It's Saturday — market day — in the small, blue-collar Dutch town of Spijkenisse just outside Rotterdam.
The snow is coming down thick and fast, but that hasn't stopped people from gathering in the main square to buy local vegetables, cheese, meat and fish for the week ahead.
One of the shoppers is Leonard, a Surinamese man in his 60s who has lived in the town ever since he left the former Dutch colony 25 years ago. He didn’t want to give his last name. Leonard prays weekly in the Protestant church here, and like many of the locals, he thinks Dutch politician Geert Wilders, known for his anti-Islam, anti-immigrant positions, is onto something.
"He has some good points about immigration and terrorism," Leonard says with a shrug. "Sometimes you have to face reality."
Wilders' version of facing reality is a harsh one. Often described as the "Dutch Donald Trump," he courts controversy constantly, calling for all mosques to be closed, the country's borders to be sealed and the Netherlands to pull out of the European Union. Last year, Wilders was convicted of inciting discrimination in a speech where he called for fewer Moroccans in the country.
Such policies may seem at odds with the liberal stereotype of the Dutch, but Wilders' PVV party is set to do better than any other come election day, March 15. Part of the reason is his long-standing argument that Islam is incompatible with Dutch culture, something that resonates with people like Leonard.
"You have to accept the norm for this country, you cannot come with your own things here," he says, referring to Muslim cultural practices, such as women wearing headscarves, which he says make him uncomfortable. "You have to accept the law here."
Like Trump — who Leonard also admires — Wilders boasts about saying what's on his mind, openly rejecting the idea of being politically correct. At a recent rally, for example, he called some Moroccans in the country “scum.” For many in the Netherlands, those kinds of comments are racist, plain and simple, but Wilders’ supporters don't see it that way.
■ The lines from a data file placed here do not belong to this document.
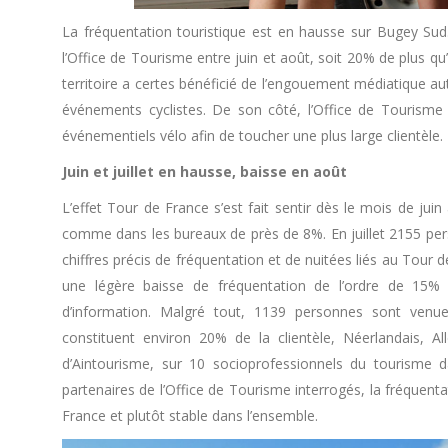
La fréquentation touristique est en hausse sur Bugey Sud
l’Office de Tourisme entre juin et août, soit 20% de plus q
territoire a certes bénéficié de l’engouement médiatique
événements cyclistes. De son côté, l’Office de Tourisme 
événementiels vélo afin de toucher une plus large clientèle.
Juin et juillet en hausse, baisse en août
L’effet Tour de France s’est fait sentir dès le mois de 
comme dans les bureaux de près de 8%. En juillet 2155 pe
chiffres précis de fréquentation et de nuitées liés au Tour
une légère baisse de fréquentation de l’ordre de 15% p
d’information. Malgré tout, 1139 personnes sont venue
constituent environ 20% de la clientèle, Néerlandais, A
d’Aintourisme, sur 10 socioprofessionnels du tourisme da
partenaires de l’Office de Tourisme interrogés, la fréquenta
France et plutôt stable dans l’ensemble.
"He's not racist," says Dave, a 40-year-old former welder (who also declined to give his last name). "He says what he thinks. And sometimes he says some little things that he [shouldn't] say, but it's things that a lot of people in our country think about but don't want to say."
Dave has been out of a job, he says, since his boss in Rotterdam replaced him with lower-paid workers from Poland several years ago. These days, Dave sells fries out of a truck in the market every Saturday, but he struggles to get by.
He votes for PVV every year and says a large part of the appeal is their promise to put Dutch people first. If Wilders gets into power, for example, he's said he will cut development aid to poor countries (which accounted for about 0.75 percent of the country's gross national income in 2015) and use the money at home instead.
"I have three children ... [who] don't have enough things for school and that sort of thing, because everything is getting expensive," Dave says fiercely. "And then you see that they [the Dutch government] give a lot of money to other countries and that sort of thing to help other people.
"I know they need help also, but first look at your own people and then look at the rest of the world."
Some of PVV's support comes from unlikely quarters, including first- and second-generation immigrants from Muslim countries — the very people Wilders wants to keep out or force to assimilate.
"I think the statements he makes and the things he wants for this country will benefit us in the long run," Aylin says, before adding with a laugh, "My parents are also voting for him so I gotta keep them as friends; otherwise I can't sleep at home anymore."
She thinks immigration is the main issue driving support for Wilders in Spijkenisse. One in five locals voted for him in the last election in 2012, much higher than the national average of one in 10, and Wilders regularly holds rallies in the town.
Aylin says she can see that her customers at the market seem uncomfortable with the idea of foreigners in the town, in general, although she doesn't count herself and her family among them. For her, the foreigners are the ones who come to the country to take advantage of the benefit system rather than earn their own money and contribute to society, and those are the people who need to be kept out.
"As you can see, we are working hard for our money," she says proudly. "My parents have been here for the last 25 years, so we have basically become Dutch people."